Las rutinas ocultas y sus ritos se reflejan en el espejo del baño, y mi vida ha sido así -pensó, y es éste el último refugio ante tiempos abruptos, ante la concurrida soledad sin sentido que incesante crece, pausa que reclamamos en la carrera de resistencia, donde detenerse es morir, sin voltear a ver.
Y así, desnudo, entre el vapor de la mañana, cada minuto parece una quietud de naftalina, inservible ya, por años, esa, la de los baúles viejos. Son las pausas y las prisas que persiguen tatuando todos los días; y, en el suelo del baño, el jean de ayer.
Con ambas manos, en lentitud, vas regulando la temperatura del agua distraído (autómata -te viene a la mente la palabra), y al hacerlo fluye en tu cara un escurrirse de memorias que bordea tus cejas inundándolas, arremolinadas las cuencas de tus ojos desenfocan tu mirada que se acerca, que se aleja cual ruido del agua que en tu cara chorrea, que se acerca alejándose, hasta que en el espejo, en tu mirada transformada, pareces otro yo, sin ser aquel que fui, ni ser el que seré.
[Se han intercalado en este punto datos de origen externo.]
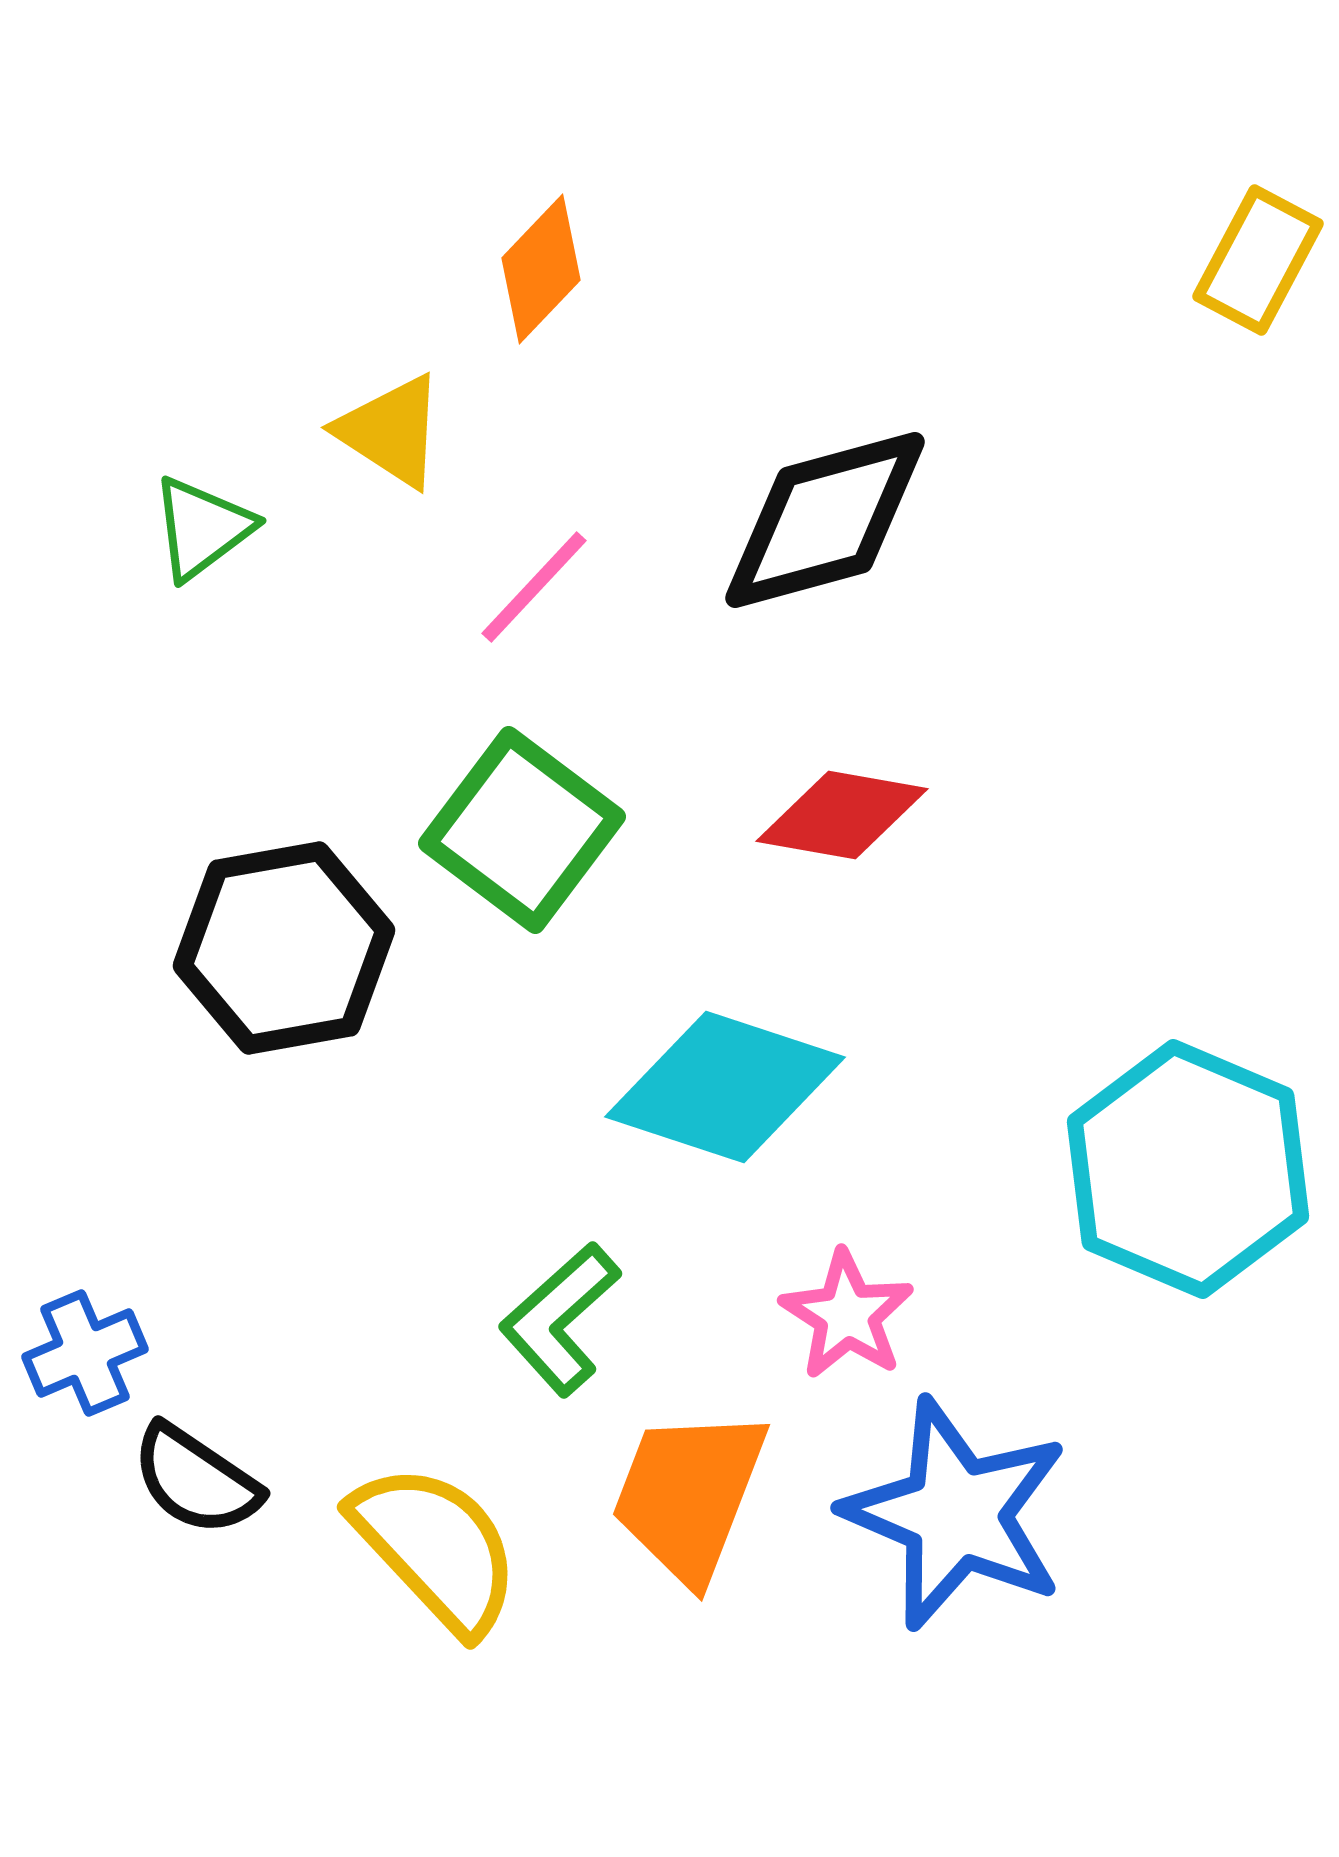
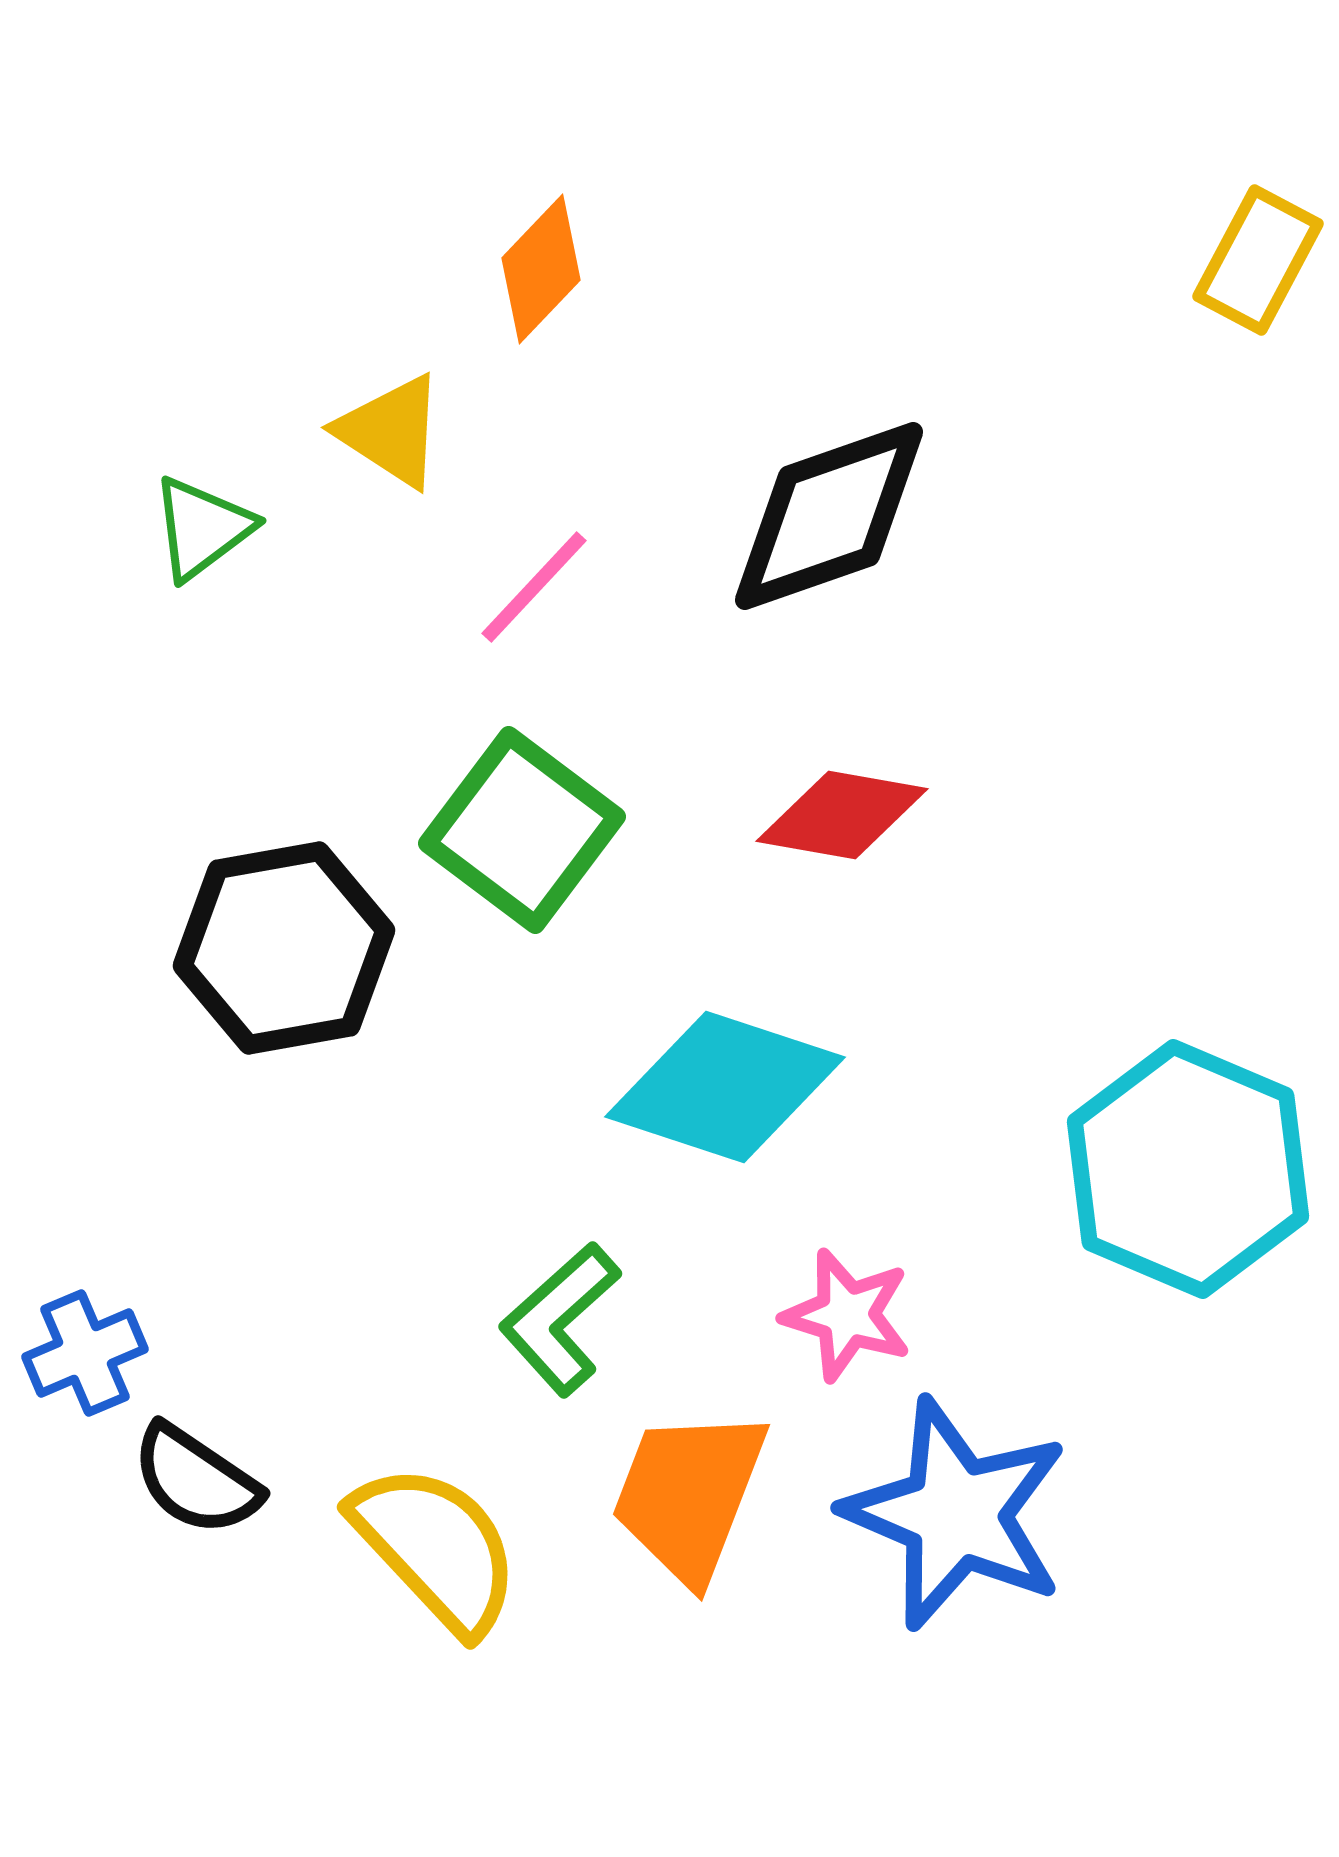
black diamond: moved 4 px right, 4 px up; rotated 4 degrees counterclockwise
pink star: rotated 16 degrees counterclockwise
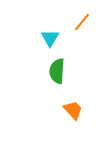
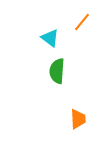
cyan triangle: rotated 24 degrees counterclockwise
orange trapezoid: moved 5 px right, 9 px down; rotated 40 degrees clockwise
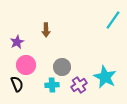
Recuerdas entonces la juventud que te sorprendió con otros en las mismas correrías, un inicio de camino conjunto que después cada quien por su lado. Recuerdas el fluir del tiempo con memorias que no parecen ya verdaderas. Entonces piensas que nunca será el momento preciso para entender todo esto, la tragedia de no hacerlo está en todos lados, y, si nada encuentras, a nadie le importa. Tal vez lo que te hace vivir es cierta curiosidad, que incluso presientes insuficiente para aminorar las cargas. Seguramente con la edad te darás por vencido, o te dejarás fluir sin pensarlo dos veces, o ni siquiera eso tampoco. Intuyes que finalmente la carga que llevas a cuestas es una y es de ahora, que el mañana tal vez no exista o que, amortiguado el desazón, dejará de crecer en ti, y tu vida se estabilizará quieta. Como cuando en soledad el agua chorrea entera en tus ojos, en la mañana de tu soledad tranquila. Como cuando volteas a los lados y no entiendes nada, y al despertar algo te impide levantarte, te sientes pesado y cansado, y a cada pie que mueves lo mueve otro pie, a veces uno, o dos, tres pasos, detenerte y respirar, y ver a los lados. Podría estar nublado afuera, o soleado, o cualquiera de las dos cosas, y te dices que al final de cuentas no importa, y el día se te pasa sin existir, sin memorias, en un instante. A veces te detienes en una esquina, y, sin reconocerlo del todo, sabes que añoras un aire menos denso; que alguien le abra la ventana a la alameda y sus bocanadas de aire.
Vuelves a verte entonces al espejo. Las cuencas de tus ojos inundadas, desenfocadas, transformándote ni en ese que eres, ni en aquél que serás. Entonces te quedas quieto, y ni siquiera recuerdas esta perorata oscura. Cabizbajo y encerrado permaneces. Sin reconocerte siquiera en esta habitación vacía.